Sesame oil exhibits additive effect on nifedipine and modulates oxidative stress and electrolytes in hypertensive patients
Posted Mar 17 2010 12:00am
The objective of the study was to investigate the effect of sesame oil, as sole edible oil, in hypertensive patients who were on medication with nifedipine, a calcium channel blocker. A sample of 396 hypertensive patients (aged 58 ± 3.8 years; 215 men and 181 women) participated in this study.
Forty patients were treated only with nifedipine while three hundred and fifty-six patients were treated with nifedipine and instructed to use sesame oil in place of other edible oils for 60 days.
The consumption of sesame oil remarkably reduced the (systolic and diastolic blood pressure from 166 ± 4.2 and 101 ± 3.1 to 134.2 ± 3.4 and 84.6 ± 3.0, respectively) blood pressure. The dosage of the drug also reduced, as there was a fall in blood pressure during sesame oil consumption.
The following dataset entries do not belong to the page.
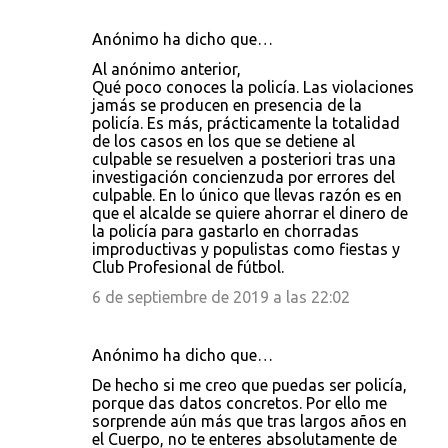
Anónimo ha dicho que…
Al anónimo anterior,
Qué poco conoces la policía. Las violaciones
jamás se producen en presencia de la
policía. Es más, prácticamente la totalidad
de los casos en los que se detiene al
culpable se resuelven a posteriori tras una
investigación concienzuda por errores del
culpable. En lo único que llevas razón es en
que el alcalde se quiere ahorrar el dinero de
la policía para gastarlo en chorradas
improductivas y populistas como fiestas y
Club Profesional de fútbol.
6 de septiembre de 2019 a las 22:02
Anónimo ha dicho que…
De hecho si me creo que puedas ser policía,
porque das datos concretos. Por ello me
sorprende aún más que tras largos años en
el Cuerpo, no te enteres absolutamente de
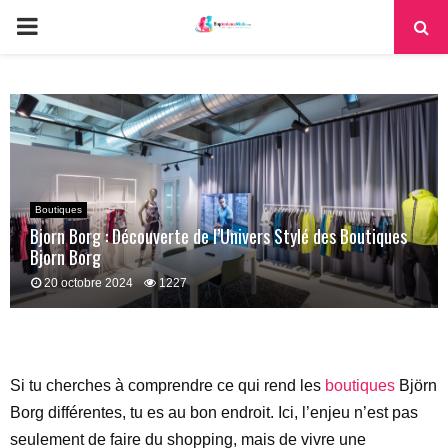
PRIMARY
MENU
Boutiques
Bjorn Borg : Découverte de l’Univers Stylé des Boutiques
Bjorn Borg
20 octobre 2024
1227
Si tu cherches à comprendre ce qui rend les
boutiques
Björn
Borg différentes, tu es au bon endroit. Ici, l’enjeu n’est pas
seulement de faire du shopping, mais de vivre une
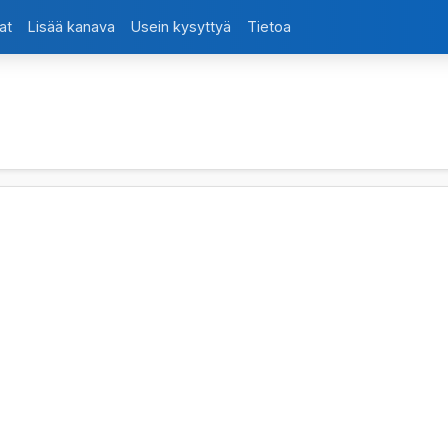
at
Lisää kanava
Usein kysyttyä
Tietoa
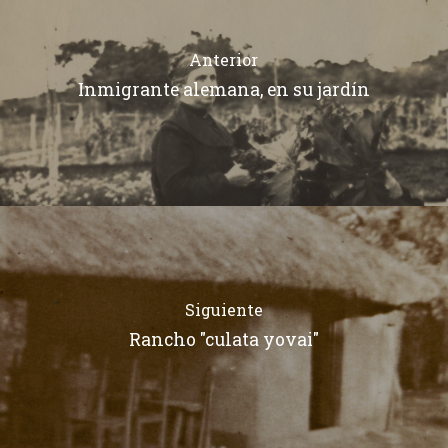
Anterior
Inmigrante alemana, en su jardín
Siguiente
Rancho "culata yovai"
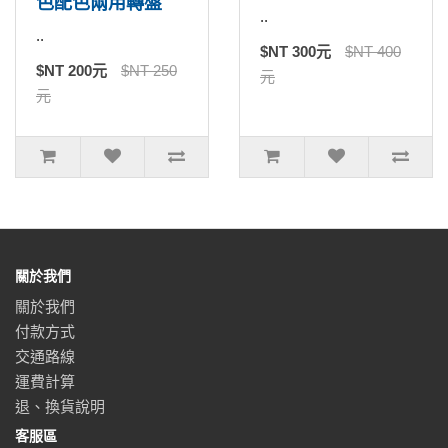
色配色兩用轉盤
..
..
$NT 300元
$NT 400
$NT 200元
$NT 250
元
元
關於我們
關於我們
付款方式
交通路線
運費計算
退、換貨說明
客服區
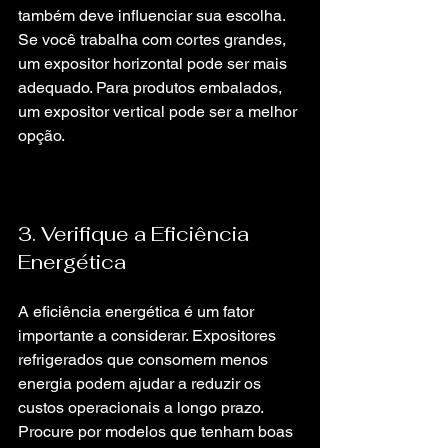
também deve influenciar sua escolha. 
Se você trabalha com cortes grandes, 
um expositor horizontal pode ser mais 
adequado. Para produtos embalados, 
um expositor vertical pode ser a melhor 
opção.
3. Verifique a Eficiência 
Energética
A eficiência energética é um fator 
importante a considerar. Expositores 
refrigerados que consomem menos 
energia podem ajudar a reduzir os 
custos operacionais a longo prazo. 
Procure por modelos que tenham boas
Plasma levels of sodium decreased while potassium and chloride increased significantly. Lipid peroxidation (thiobarbituric acid reactive substances) level significantly decreased while activities of enzymic (superoxide dismutase, glutathione peroxidase and catalase) and concentrations of non-enzymic antioxidants (vitamin C, vitamin E, β-carotene and reduced glutathione) increased in nifedipine-sesame oil group.
Nifedipine group showed a significant reduction in blood pressure, lipid peroxidation and improvement in reduced glutathione, however, the values are significantly lower than nifedipine-sesame oil group.
These results suggest that dietary substitution of sesame oil, in nifedipine-taking hypertensive patients, has an additive effect in the reduction of blood pressure and plays an important role in the modulation of electrolytes and in the reduction of lipid peroxidation and elevation of antioxidants.